AIR SAFETY EXPERTS WERE PROBING whether an explosion in some luggage or a broken panel punched the hole that forced a Qantas jumbo jet to make an emergency landing at Ninoy Aquino International Airport, a source said Saturday.
The source said the experts were focusing on the two theories as the cause of the rupture on the Boeing 747 as it flew from Hong Kong to Melbourne on Friday with 365 passengers and crew on board. There were no injuries among the passengers and crew.
“While it is too early to say what actually caused the hole, we will be looking at two possibilities … something exploded in one of the bags or a panel came loose on the fuselage,” the source, who is close to the investigation and asked not to be identified for lack of authority to speak, told AFP.
The source said a bomb was unlikely.
Four specialists from the Australian Transport Safety Bureau were inspecting the aircraft yesterday to determine what caused the damage, said retired Gen. Ruben Ciron, director general of the Civil Aviation Authority of the Philippines (CAAP), formerly the Air Transportation Authority.
“They are conducting the investigation. They are the principals, we are just the support,” Ciron said.
An official of the US Transportation Security Administration said initial reports indicated no link to terrorism.

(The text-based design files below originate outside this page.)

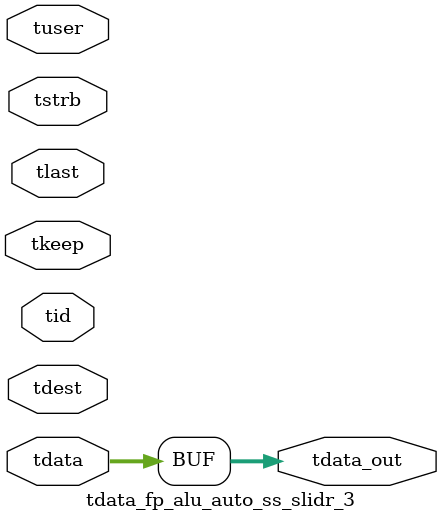
<source format=v>


`timescale 1ps/1ps

module tdata_fp_alu_auto_ss_slidr_3 #
(
parameter C_S_AXIS_TDATA_WIDTH = 32,
parameter C_S_AXIS_TUSER_WIDTH = 0,
parameter C_S_AXIS_TID_WIDTH   = 0,
parameter C_S_AXIS_TDEST_WIDTH = 0,
parameter C_M_AXIS_TDATA_WIDTH = 32
)
(
input  [(C_S_AXIS_TDATA_WIDTH == 0 ? 1 : C_S_AXIS_TDATA_WIDTH)-1:0     ] tdata,
input  [(C_S_AXIS_TUSER_WIDTH == 0 ? 1 : C_S_AXIS_TUSER_WIDTH)-1:0     ] tuser,
input  [(C_S_AXIS_TID_WIDTH   == 0 ? 1 : C_S_AXIS_TID_WIDTH)-1:0       ] tid,
input  [(C_S_AXIS_TDEST_WIDTH == 0 ? 1 : C_S_AXIS_TDEST_WIDTH)-1:0     ] tdest,
input  [(C_S_AXIS_TDATA_WIDTH/8)-1:0 ] tkeep,
input  [(C_S_AXIS_TDATA_WIDTH/8)-1:0 ] tstrb,
input                                                                    tlast,
output [C_M_AXIS_TDATA_WIDTH-1:0] tdata_out
);

assign tdata_out = {tdata[31:0]};

endmodule


</source>
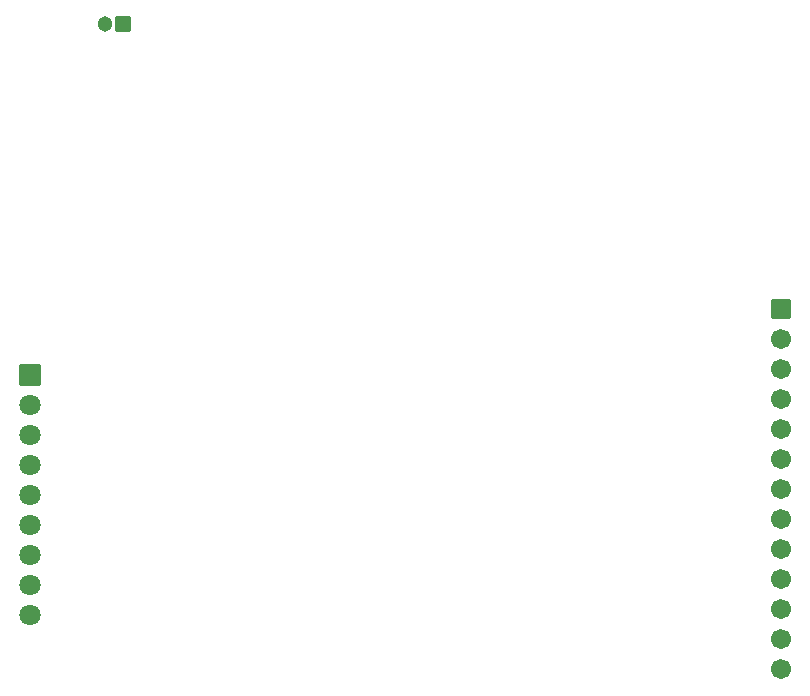
<source format=gbs>
G04 Layer: BottomSolderMaskLayer*
G04 EasyEDA Pro v2.2.24.2, 2024-08-08 11:30:51*
G04 Gerber Generator version 0.3*
G04 Scale: 100 percent, Rotated: No, Reflected: No*
G04 Dimensions in millimeters*
G04 Leading zeros omitted, absolute positions, 3 integers and 5 decimals*
%FSLAX35Y35*%
%MOMM*%
%AMRoundRect*1,1,$1,$2,$3*1,1,$1,$4,$5*1,1,$1,0-$2,0-$3*1,1,$1,0-$4,0-$5*20,1,$1,$2,$3,$4,$5,0*20,1,$1,$4,$5,0-$2,0-$3,0*20,1,$1,0-$2,0-$3,0-$4,0-$5,0*20,1,$1,0-$4,0-$5,$2,$3,0*4,1,4,$2,$3,$4,$5,0-$2,0-$3,0-$4,0-$5,$2,$3,0*%
%ADD10RoundRect,0.09424X-0.60368X0.60368X0.60368X0.60368*%
%ADD11C,1.3016*%
%ADD12RoundRect,0.09618X0.85271X0.85271X0.85271X-0.85271*%
%ADD13C,1.8016*%
%ADD14RoundRect,0.09588X0.80286X0.80286X0.80286X-0.80286*%
%ADD15C,1.7016*%
G75*


G04 Pad Start*
G54D10*
G01X1585007Y7390081D03*
G54D11*
G01X1434995Y7389928D03*
G54D12*
G01X800000Y4416002D03*
G54D13*
G01X800000Y4162002D03*
G01X800000Y3908002D03*
G01X800000Y3654002D03*
G01X800000Y3400002D03*
G01X800000Y3146002D03*
G01X800000Y2892002D03*
G01X800000Y2638002D03*
G01X800000Y2384002D03*
G54D14*
G01X7160004Y4974002D03*
G54D15*
G01X7160004Y4720002D03*
G01X7160004Y4466002D03*
G01X7160004Y4212002D03*
G01X7160004Y3958002D03*
G01X7160004Y3704002D03*
G01X7160004Y3450002D03*
G01X7160004Y3196002D03*
G01X7160004Y2942002D03*
G01X7160004Y2688002D03*
G01X7160004Y2434002D03*
G01X7160004Y2180002D03*
G01X7160004Y1926002D03*
G04 Pad End*

M02*


</source>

Boeing spokesperson Liz Verdier said the company was providing technical assistance. “We are dispatching four personnel from Boeing, an investigator and three engineers,” she said.

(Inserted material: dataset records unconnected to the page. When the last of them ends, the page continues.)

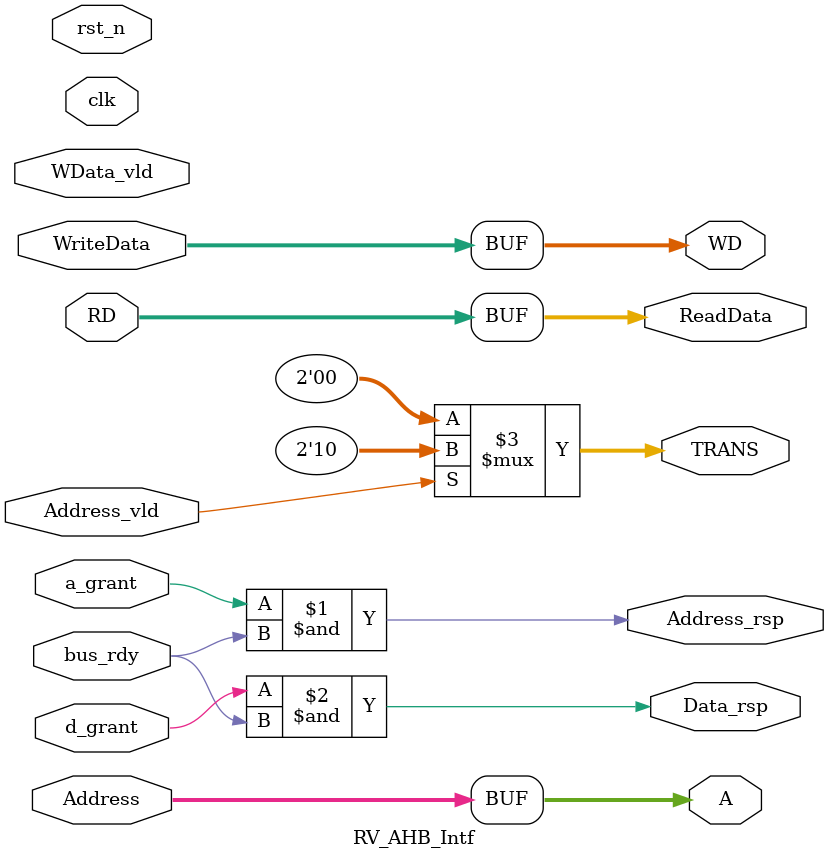
<source format=sv>
module RV_AHB_Intf (
	input clk,    // Clock
	input rst_n,  // Asynchronous reset active low
	input Address_vld,
	input [31:0] Address,
	output logic Address_rsp,

	input WData_vld,
	output logic [31:0] ReadData,
	input        [31:0] WriteData,
	output logic Data_rsp,

	output [1:0]  TRANS,
	output [31:0] A,
	output [31:0] WD,
	input  [31:0] RD,
	input  bus_rdy,
	input  d_grant,
	input  a_grant
);
assign Address_rsp=a_grant&bus_rdy;
assign Data_rsp   =d_grant&bus_rdy;
assign TRANS 	  =(Address_vld)?2'd2:2'd0;
assign A = Address;
assign ReadData=RD;
assign WD= WriteData;
endmodule : RV_AHB_Intf
</source>
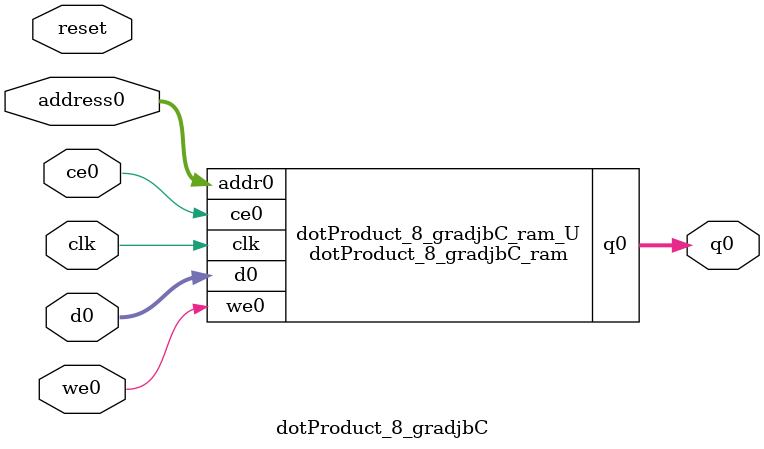
<source format=v>

`timescale 1 ns / 1 ps
module dotProduct_8_gradjbC_ram (addr0, ce0, d0, we0, q0,  clk);

parameter DWIDTH = 32;
parameter AWIDTH = 5;
parameter MEM_SIZE = 32;

input[AWIDTH-1:0] addr0;
input ce0;
input[DWIDTH-1:0] d0;
input we0;
output reg[DWIDTH-1:0] q0;
input clk;

(* ram_style = "block" *)reg [DWIDTH-1:0] ram[0:MEM_SIZE-1];




always @(posedge clk)  
begin 
    if (ce0) 
    begin
        if (we0) 
        begin 
            ram[addr0] <= d0; 
            q0 <= d0;
        end 
        else 
            q0 <= ram[addr0];
    end
end


endmodule


`timescale 1 ns / 1 ps
module dotProduct_8_gradjbC(
    reset,
    clk,
    address0,
    ce0,
    we0,
    d0,
    q0);

parameter DataWidth = 32'd32;
parameter AddressRange = 32'd32;
parameter AddressWidth = 32'd5;
input reset;
input clk;
input[AddressWidth - 1:0] address0;
input ce0;
input we0;
input[DataWidth - 1:0] d0;
output[DataWidth - 1:0] q0;



dotProduct_8_gradjbC_ram dotProduct_8_gradjbC_ram_U(
    .clk( clk ),
    .addr0( address0 ),
    .ce0( ce0 ),
    .we0( we0 ),
    .d0( d0 ),
    .q0( q0 ));

endmodule


</source>
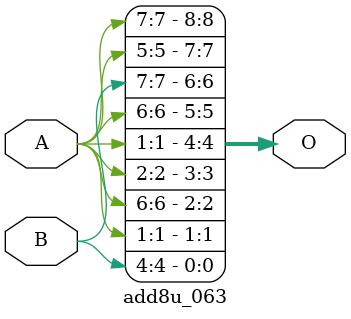
<source format=v>
/***
* This code is a part of EvoApproxLib library (ehw.fit.vutbr.cz/approxlib) distributed under The MIT License.
* When used, please cite the following article(s):  
* This file contains a circuit from a sub-set of pareto optimal circuits with respect to the pwr and wce parameters
***/

// bdd_sift/bw_8/conf_core_0_mae_000103/run.00000.chr
module add8u_063(A, B, O);
  input [7:0] A, B;
  output [8:0] O;
  assign O[1] = A[1];
  assign O[5] = A[6];
  assign O[0] = B[4]; // default output
  assign O[2] = A[6]; // default output
  assign O[3] = A[2]; // default output
  assign O[4] = O[1]; // default output
  assign O[6] = B[7]; // default output
  assign O[7] = A[5]; // default output
  assign O[8] = A[7]; // default output
endmodule


</source>
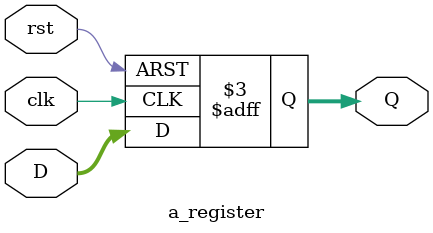
<source format=v>
`timescale 1ns / 1ps


module a_register(D,clk,rst,Q);
    
    input [7:0] D;
    input clk,rst;
    output reg [7:0] Q;
    
    always @(negedge rst, posedge clk)
    if (!rst)
        Q<=0;
    else
        Q<=D;
endmodule

</source>
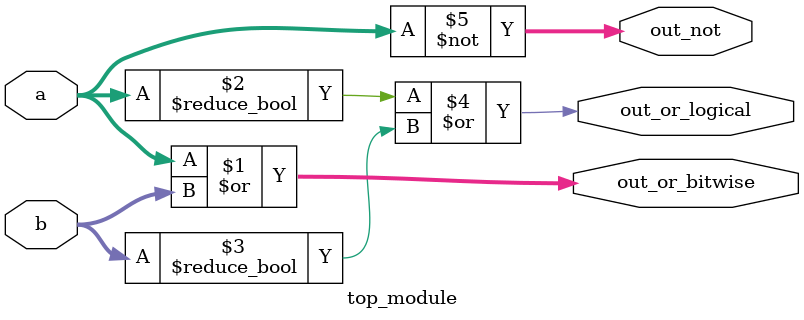
<source format=sv>
module top_module(
    input [2:0] a, 
    input [2:0] b, 
    output [2:0] out_or_bitwise,
    output out_or_logical,
    output [2:0] out_not
);

    // Bitwise OR
    assign out_or_bitwise = a | b;

    // Logical OR
    assign out_or_logical = (a != 0) | (b != 0);

    // Bitwise NOT
    assign out_not = ~{a};

endmodule

</source>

The local Air Transport Office was also looking into the incident, Manila International Airport Authority (Miaa) general manager Alfonso Cusi said.
Cusi said he did not believe an explosion caused the incident, saying “our air safety people are looking into it and from the looks of it, it doesn’t look like an explosion.”
But local bomb experts complained yesterday that restrictions imposed on them prevented them from conducting a deeper investigation of the explosion.
The experts told the Inquirer that Atutubo prevented them from conducting an investigation.
“We were prevented by General Atutubo from getting close to the plane even if it is on Philippine soil. It’s an issue of sovereignty. He (Atutubo) gave us a hard time,” said a bomb expert who spoke on condition of anonymity.